His mother, Delorres, remembers, “I told her my husband and I, all of the people in our family were short.” Then she looked again at all the other kids in school and realized — “something wasn’t right.”
So it was that Mike started a long course on experimental drugs — receiving shots of human growth hormones derived from the pituitary gland of human cadavers.
That’s not so unusual, Dr. Leveston tells The Chronicle. The experimental drug was distributed through a specially formed arm of the National Institutes of Health called the Pituitary Network Association, from the late 1950s to 1985.
When Mike was born in 1972, he also had a litany of serious medical issues.
Besides the growth hormone deficiency that left him notably smaller than his playmates, Mike was born with what’s called “strawberry nevus.” The disorder of the veins caused large, disfiguring red masses around his left eye, mouth and nose.
Mike says it took uncountable surgeries and plastic surgery to remove the damaged vessels. He still has the scars, and he’s blind in the one eye.
“I also had heart surgery,” he says, at about 18 months old, he and his mother believe, involving a double aorta, removing one that was wrapped around his trachea and inhibiting its function.
“I was in and out of hospitals all the time,” Mike says.
The diagnostic protocol for growth deficiency included artificially lowering the child’s insulin level — something Dr. Leveston recalls as particularly brutal. Mike only remembers that it was his birthday, and his classmates all sent cards.
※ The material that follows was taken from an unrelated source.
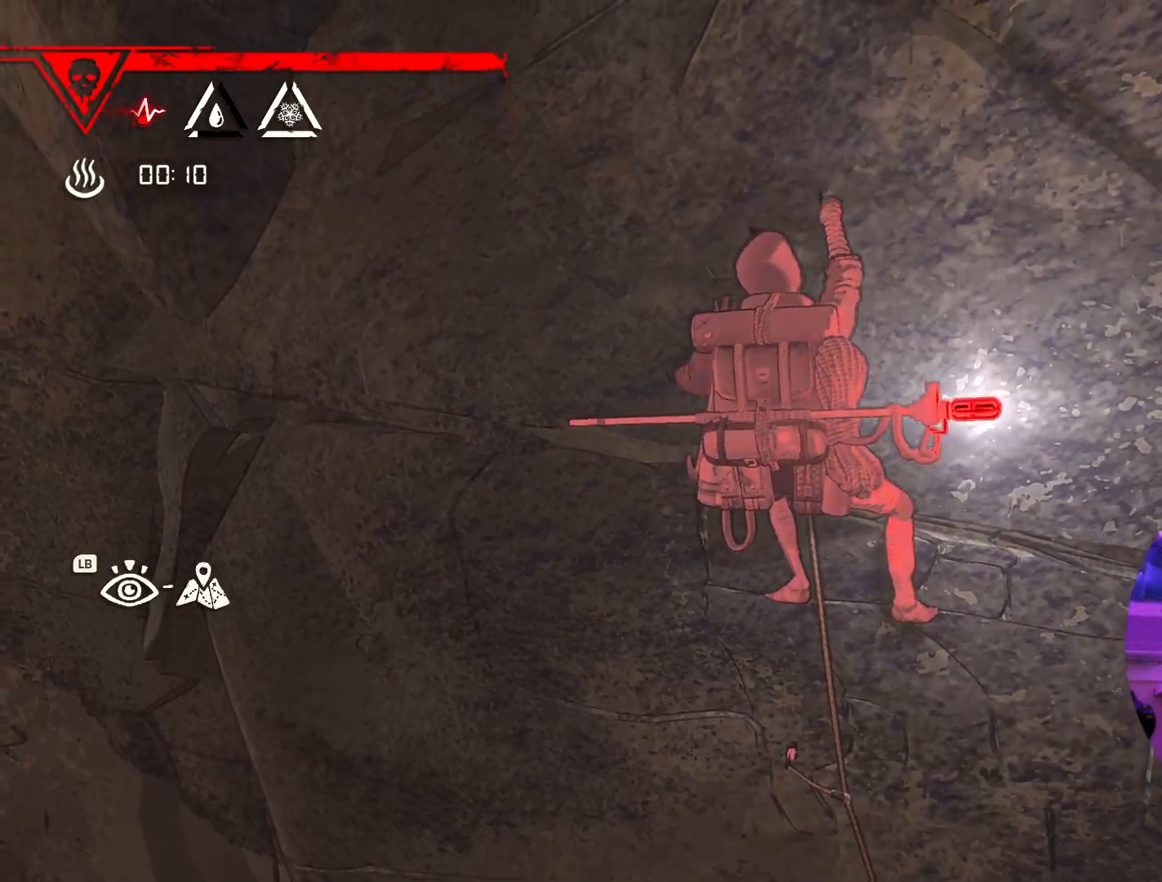
{"dt_ms": 500, "buttons": ["R1"], "left_stick": "center", "right_stick": "center", "events": [[333, "left_stick", "center"], [483, "R1", "down"]]}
He does remember the terrifying long needles used to inject the hormones.
Check-ups in the hospital loomed large for him — he remembers examinations in rooms full of medical students, more needles for blood draws, X-rays to measure growth plates. Dr. Leveston says the hospital visits were far less frequent, and difficult but less invasive than Mike recalls.
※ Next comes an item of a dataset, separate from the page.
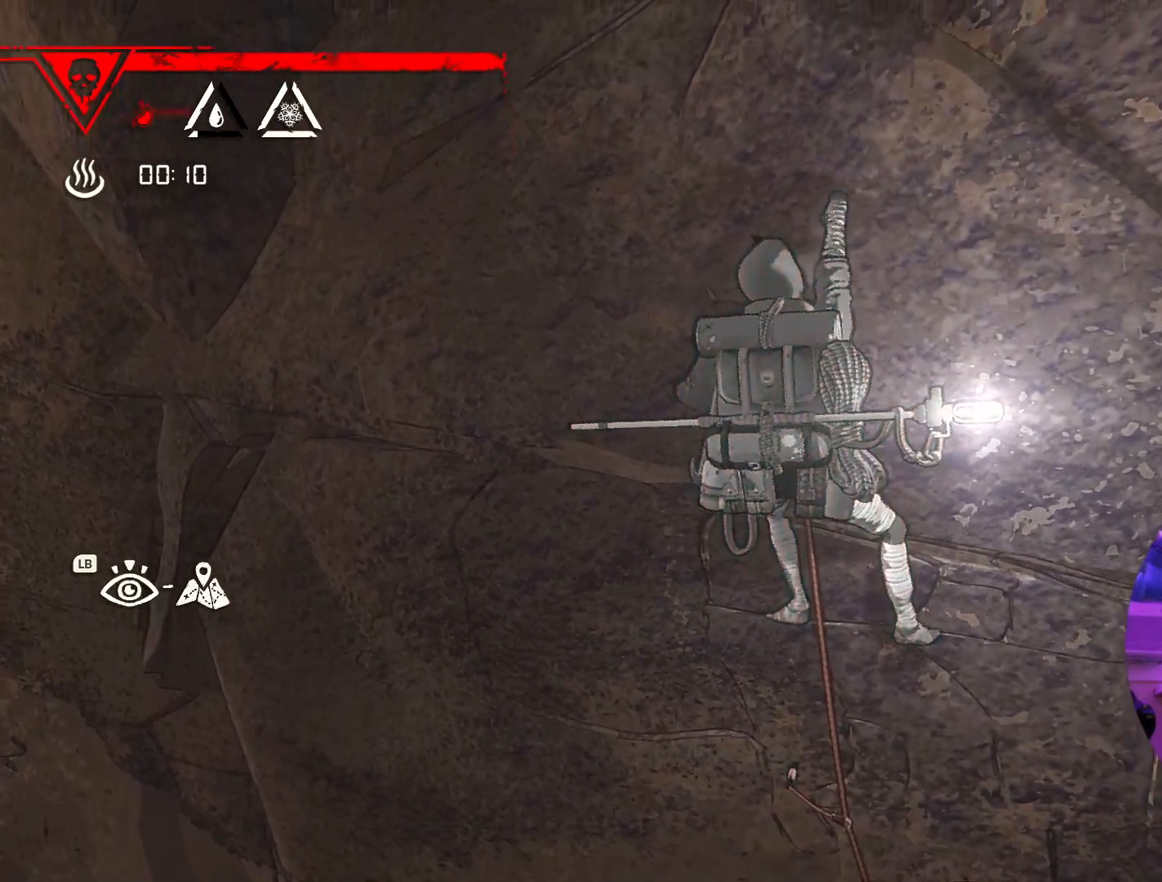
{"dt_ms": 500, "buttons": ["R1"], "left_stick": "center", "right_stick": "center", "events": []}
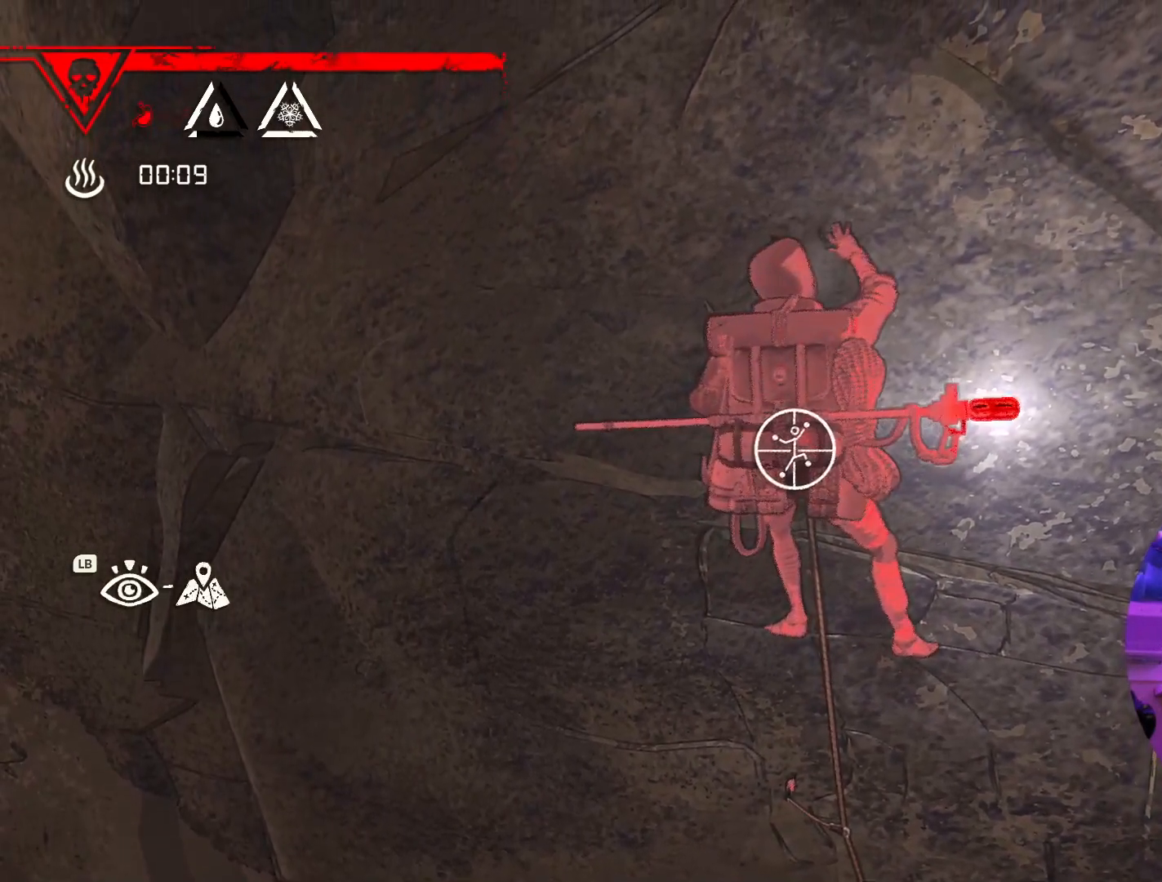
{"dt_ms": 500, "buttons": ["R1"], "left_stick": "up", "right_stick": "center", "events": [[383, "left_stick", "up"]]}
“Still, it wasn’t easy,” the doctor says.
Through it all, Mike was by all accounts an outgoing, mischievous child.Dr. Leveston outright guffaws: “You couldn’t not remember Mike.”
There was the time the kid slipped out of their grasp, ran down the hall to avoid those needles, doctors hot in chase.
Or when he was on the hospital’s rooftop lounge with other kids, “doing what kids do,” Mike recalls. What was that? In his case, inciting the other young patients to throw snowballs onto cars below.
At school, Mike says he was embraced by his classmates, hung around with the older kids, always, a larger-than-life personality despite the pain, the difficult treatments, the facial disorder and scars that may have separated a less confident child from his peers.
From an early age he was fascinated by radio, he says, forging relationships with Albany radio personalities, calling in to the morning shows as a regular contributor while just a kid.
Eventually he made his way to the broadcasting program at SUNY Adirondack, then Adirondack Community College.
“I never finished the degree,” he says — he had already elbowed his way into a job on-air.
The HGH drugs he received were removed from circulation abruptly in 1985 when some patients developed Creuzfeldt-Jakob Disease. Like so-called Mad Cow Disease, Dr. Leveston explains, can lie dormant in the system for up to 30 years before it develops into a fatal, degenerative brain disease.
“So,” Mike says, “I had that to think about, too.” He’s safely beyond the peril now, but says, “We did lose a lot of kids.”
The pharmaceutical industry shifted to a non-cadaver-derived artificial growth hormone. That’s what’s used today to treat growth deficiencies, along with an increasing number of related disorders.
“I’m glad to know that my suffering helped other kids,” Mike says now. “I’m proud of that. I get a lot of ‘short’ jokes, but I’m not short, I know. I was short.”
Dr. Leveston says, “Through these treatments, Mike was able to reach a level of stature that allows him to function well in this elitist, height-favored society. And, he has done well with everything he has touched.”
“It wasn’t curing cancer,” Dr. Leveston adds of the research. “But yes, Mike is justifiably proud to have had a part in this.”